With descriptions for each domain, we could measure semantic similarity using existing embedding models. This gave us ground truth data about which domains should be considered related:

Domain Pair	Similarity Score	Relationship Type
google.com ↔ searchengine.com	0.68588746	Same category
cloudeous.com ↔ cloudivio.com	0.82812774	Similar concept
omnigenics.com ↔ omniparent.com	0.66224474	Shared prefix only
xaute.com ↔ paveup.com	0.50881153	Unrelated

These similarity scores became our training targets. They told our model which domains should be close or far in the embedding space.

Step 3: Create Training Triplets for Fine-tuning

Triplet loss training requires data in sets of three: an anchor domain, a positive match (similar), and a negative match (dissimilar). We generated thousands of these triplets from our similarity calculations:

Anchor Domain	Positive Match (Similar)	Negative Match (Dissimilar)
google.com	searchengine.com (0.6858)	flowershop.com (0.2754)
uber.com	rideshare.com (0.7139)	cookbook.net (0.2201)
shopify.com	ecommerce.com (0.6064)	weatherapp.org (0.2656)

This structure forces the model to learn relative similarities rather than absolute classifications.

Step 4: Train Our Domain-Specific Embedding Model

We selected all-MiniLM-L6-v2 as our base model using all-mpnet-base-v2 as an initial embedding provider.
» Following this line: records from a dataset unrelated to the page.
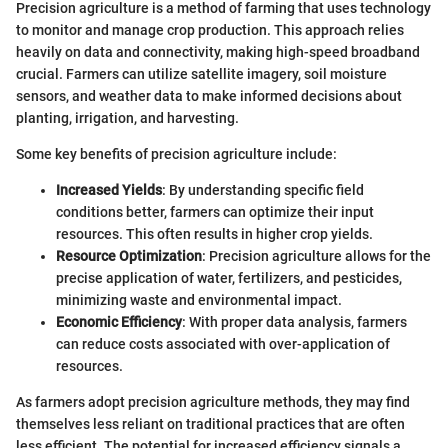
Precision agriculture is a method of farming that uses technology
to monitor and manage crop production. This approach relies
heavily on data and connectivity, making high-speed broadband
crucial. Farmers can utilize satellite imagery, soil moisture
sensors, and weather data to make informed decisions about
planting, irrigation, and harvesting.
Some key benefits of precision agriculture include:
Increased Yields
: By understanding specific field
conditions better, farmers can optimize their input
resources. This often results in higher crop yields.
Resource Optimization
: Precision agriculture allows for the
precise application of water, fertilizers, and pesticides,
minimizing waste and environmental impact.
Economic Efficiency
: With proper data analysis, farmers
can reduce costs associated with over-application of
resources.
As farmers adopt precision agriculture methods, they may find
themselves less reliant on traditional practices that are often
less efficient. The potential for increased efficiency signals a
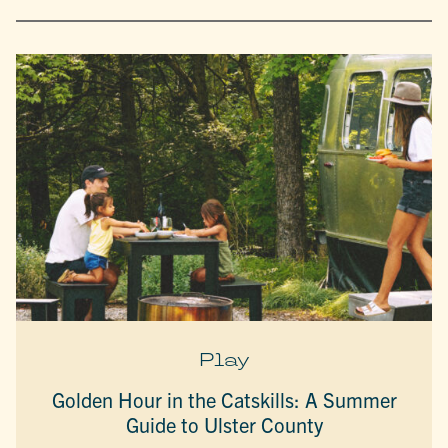
Play
Golden Hour in the Catskills: A Summer
Guide to Ulster County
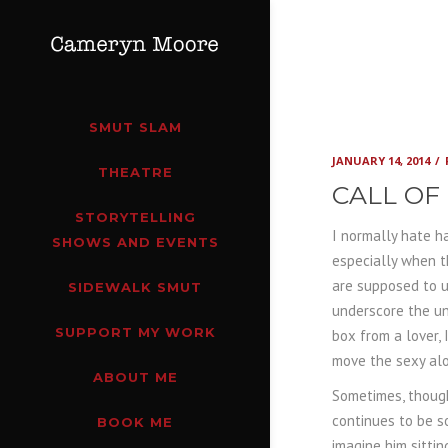
SMUT SLAM
JANUARY 14, 2014
THEATRE
CALL OF
STORYTELLING
I normally hate ha
SHOWS AND EVENTS
especially when t
are supposed to u
SIDEWALK SMUT
underscore the un
SUPPORT MY WORK
box from a lover, 
move the sexy al
ABOUT ME
Sometimes, though
continues to be s
BOOK ME
imagine him sittin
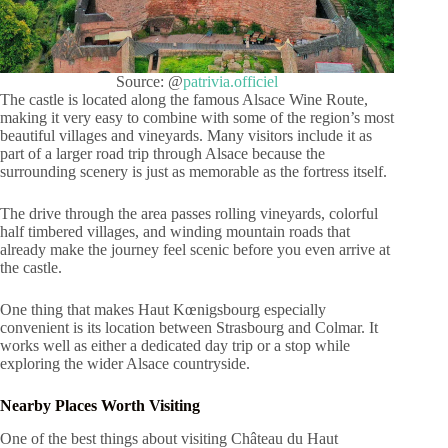
Source: @
patrivia.officiel
The castle is located along the famous Alsace Wine Route,
making it very easy to combine with some of the region’s most
beautiful villages and vineyards. Many visitors include it as
part of a larger road trip through Alsace because the
surrounding scenery is just as memorable as the fortress itself.
The drive through the area passes rolling vineyards, colorful
half timbered villages, and winding mountain roads that
already make the journey feel scenic before you even arrive at
the castle.
One thing that makes Haut Kœnigsbourg especially
convenient is its location between Strasbourg and Colmar. It
works well as either a dedicated day trip or a stop while
exploring the wider Alsace countryside.
Nearby Places Worth Visiting
One of the best things about visiting Château du Haut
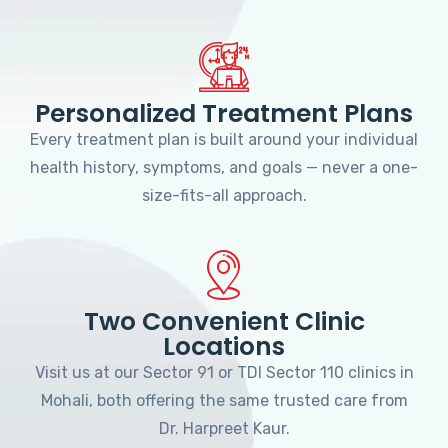
Personalized Treatment Plans
Every treatment plan is built around your individual
health history, symptoms, and goals — never a one-
size-fits-all approach.
Two Convenient Clinic
Locations
Visit us at our Sector 91 or TDI Sector 110 clinics in
Mohali, both offering the same trusted care from
Dr. Harpreet Kaur.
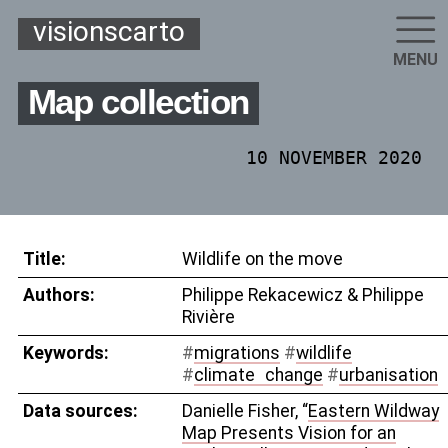
visionscarto
MENU
Map collection
10 NOVEMBER 2020
Title:
Wildlife on the move
Authors:
Philippe Rekacewicz & Philippe
Rivière
Keywords:
#
migrations
#
wildlife
#
climate
_
change
#
urbanisation
Data sources:
Danielle Fisher, “
Eastern Wildway
Map Presents Vision for an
It balances performance with size. Using triplet loss, we trained it to mimic GPT-4's semantic understanding:

Training Metric	Value
Base model	all-MiniLM-L6-v2
Training samples	500,000
Epochs	25
Final correlation with GPT-4	~0.87

The 0.87 correlation meant our lightweight model captured most of GPT-4's semantic understanding while running orders of magnitude faster.

Step 5: Optimize from ~500 ms to 10 ms

The first version of this new stack was implemented in Python to test out some hypotheses. We utilized commonly used libraries such as usearch for HNSW and SQLite to map back to the domain. This showed we were going in the right direction with promising results in mostly ~500 ms. Training a good model solved half the problem. We still needed sub-50 ms latency!

Most of our tech stack is already written in Rust. So we decided to move these newer models into Rust as well. To avoid some hefty dependencies and because Torch is not the fastest for inference, we chose ONNX Runtime.

Model format: ONNX (3× faster than PyTorch)
Runtime: Rust + ort (minimal overhead, excellent CPU performance)
Index: HNSW for a limited set of ~25M aftermarket domains
Hardware: CPU-only (no GPU coordination overhead)
Optimizations: quantized optimized output (optimum)

Result: 95th-percentile latency of 10 ms, within our 25 ms target. This speed is critical to maintaining the instant search experience we've optimized through our CDN infrastructure.

AI in Development vs. Production

"AI‑powered" often becomes shorthand for integrating an LLM into every request path, but placement is a design choice with distinct trade‑offs.

In development: Lower context, faster speeds
In production: Higher context, slower speeds

Our instant search proves how far the first approach can go: we distilled GPT‑4's trillion‑parameter knowledge into a 22.7M‑parameter embedding model, returning semantic results in <10 ms (ignoring the distance between the user and our servers).

On the other hand, our Business Name Generator shows where a live LLM pulls ahead: brand ideation needs fresh, expansive reasoning, so we trade speed for depth and deliver suggestions that truly need trillion+ parameter context.

This isn't to say LLMs in development are better than LLMs in production. It's about matching context depth to latency cost.

We are planning to roll out our new model over the next month.